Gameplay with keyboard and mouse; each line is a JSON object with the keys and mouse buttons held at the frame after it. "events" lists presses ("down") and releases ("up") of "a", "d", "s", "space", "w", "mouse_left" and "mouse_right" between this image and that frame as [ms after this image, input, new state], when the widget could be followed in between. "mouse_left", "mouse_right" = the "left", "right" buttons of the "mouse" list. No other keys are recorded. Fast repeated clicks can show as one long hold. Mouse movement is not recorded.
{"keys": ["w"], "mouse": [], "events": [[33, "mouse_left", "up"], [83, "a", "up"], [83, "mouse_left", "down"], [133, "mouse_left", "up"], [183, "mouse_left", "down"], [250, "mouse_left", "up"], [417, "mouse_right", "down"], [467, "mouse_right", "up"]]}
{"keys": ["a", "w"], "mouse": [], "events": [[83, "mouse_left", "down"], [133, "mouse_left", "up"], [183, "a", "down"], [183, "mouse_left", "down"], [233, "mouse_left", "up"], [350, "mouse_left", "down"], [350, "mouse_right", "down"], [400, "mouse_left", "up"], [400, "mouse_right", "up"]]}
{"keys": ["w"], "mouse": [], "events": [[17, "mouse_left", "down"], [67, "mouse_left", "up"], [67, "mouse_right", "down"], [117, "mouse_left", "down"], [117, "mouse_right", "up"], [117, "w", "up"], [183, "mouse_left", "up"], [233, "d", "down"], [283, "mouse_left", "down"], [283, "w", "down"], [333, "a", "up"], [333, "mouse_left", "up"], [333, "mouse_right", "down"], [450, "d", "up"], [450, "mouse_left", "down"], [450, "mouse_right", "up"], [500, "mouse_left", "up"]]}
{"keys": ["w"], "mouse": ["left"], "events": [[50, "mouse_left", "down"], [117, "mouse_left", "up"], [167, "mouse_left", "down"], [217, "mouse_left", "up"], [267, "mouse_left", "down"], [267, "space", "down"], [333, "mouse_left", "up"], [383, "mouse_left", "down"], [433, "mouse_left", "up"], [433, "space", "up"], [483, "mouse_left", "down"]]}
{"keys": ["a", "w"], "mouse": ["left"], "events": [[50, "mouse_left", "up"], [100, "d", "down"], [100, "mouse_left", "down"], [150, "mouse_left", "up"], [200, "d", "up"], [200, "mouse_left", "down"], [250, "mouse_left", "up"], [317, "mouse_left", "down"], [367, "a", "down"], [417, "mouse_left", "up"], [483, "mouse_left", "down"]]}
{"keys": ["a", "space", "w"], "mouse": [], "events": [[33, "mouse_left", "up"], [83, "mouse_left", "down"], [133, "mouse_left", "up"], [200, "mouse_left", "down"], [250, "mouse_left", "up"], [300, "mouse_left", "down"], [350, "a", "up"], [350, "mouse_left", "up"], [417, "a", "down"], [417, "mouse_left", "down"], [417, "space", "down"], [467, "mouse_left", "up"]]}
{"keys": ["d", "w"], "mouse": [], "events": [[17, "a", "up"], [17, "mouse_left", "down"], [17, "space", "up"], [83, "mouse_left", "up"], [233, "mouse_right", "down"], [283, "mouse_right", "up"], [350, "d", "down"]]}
##########
— What you should do —
Give back the data above word for word.

— Result of this task —
Gameplay with keyboard and mouse; each line is a JSON object with the keys and mouse buttons held at the frame after it. "events" lists presses ("down") and releases ("up") of "a", "d", "s", "space", "w", "mouse_left" and "mouse_right" between this image and that frame as [ms after this image, input, new state], when the widget could be followed in between. "mouse_left", "mouse_right" = the "left", "right" buttons of the "mouse" list. No other keys are recorded. Fast repeated clicks can show as one long hold. Mouse movement is not recorded.
{"keys": ["w"], "mouse": [], "events": [[33, "mouse_left", "up"], [83, "a", "up"], [83, "mouse_left", "down"], [133, "mouse_left", "up"], [183, "mouse_left", "down"], [250, "mouse_left", "up"], [417, "mouse_right", "down"], [467, "mouse_right", "up"]]}
{"keys": ["a", "w"], "mouse": [], "events": [[83, "mouse_left", "down"], [133, "mouse_left", "up"], [183, "a", "down"], [183, "mouse_left", "down"], [233, "mouse_left", "up"], [350, "mouse_left", "down"], [350, "mouse_right", "down"], [400, "mouse_left", "up"], [400, "mouse_right", "up"]]}
{"keys": ["w"], "mouse": [], "events": [[17, "mouse_left", "down"], [67, "mouse_left", "up"], [67, "mouse_right", "down"], [117, "mouse_left", "down"], [117, "mouse_right", "up"], [117, "w", "up"], [183, "mouse_left", "up"], [233, "d", "down"], [283, "mouse_left", "down"], [283, "w", "down"], [333, "a", "up"], [333, "mouse_left", "up"], [333, "mouse_right", "down"], [450, "d", "up"], [450, "mouse_left", "down"], [450, "mouse_right", "up"], [500, "mouse_left", "up"]]}
{"keys": ["w"], "mouse": ["left"], "events": [[50, "mouse_left", "down"], [117, "mouse_left", "up"], [167, "mouse_left", "down"], [217, "mouse_left", "up"], [267, "mouse_left", "down"], [267, "space", "down"], [333, "mouse_left", "up"], [383, "mouse_left", "down"], [433, "mouse_left", "up"], [433, "space", "up"], [483, "mouse_left", "down"]]}
{"keys": ["a", "w"], "mouse": ["left"], "events": [[50, "mouse_left", "up"], [100, "d", "down"], [100, "mouse_left", "down"], [150, "mouse_left", "up"], [200, "d", "up"], [200, "mouse_left", "down"], [250, "mouse_left", "up"], [317, "mouse_left", "down"], [367, "a", "down"], [417, "mouse_left", "up"], [483, "mouse_left", "down"]]}
{"keys": ["a", "space", "w"], "mouse": [], "events": [[33, "mouse_left", "up"], [83, "mouse_left", "down"], [133, "mouse_left", "up"], [200, "mouse_left", "down"], [250, "mouse_left", "up"], [300, "mouse_left", "down"], [350, "a", "up"], [350, "mouse_left", "up"], [417, "a", "down"], [417, "mouse_left", "down"], [417, "space", "down"], [467, "mouse_left", "up"]]}
{"keys": ["d", "w"], "mouse": [], "events": [[17, "a", "up"], [17, "mouse_left", "down"], [17, "space", "up"], [83, "mouse_left", "up"], [233, "mouse_right", "down"], [283, "mouse_right", "up"], [350, "d", "down"]]}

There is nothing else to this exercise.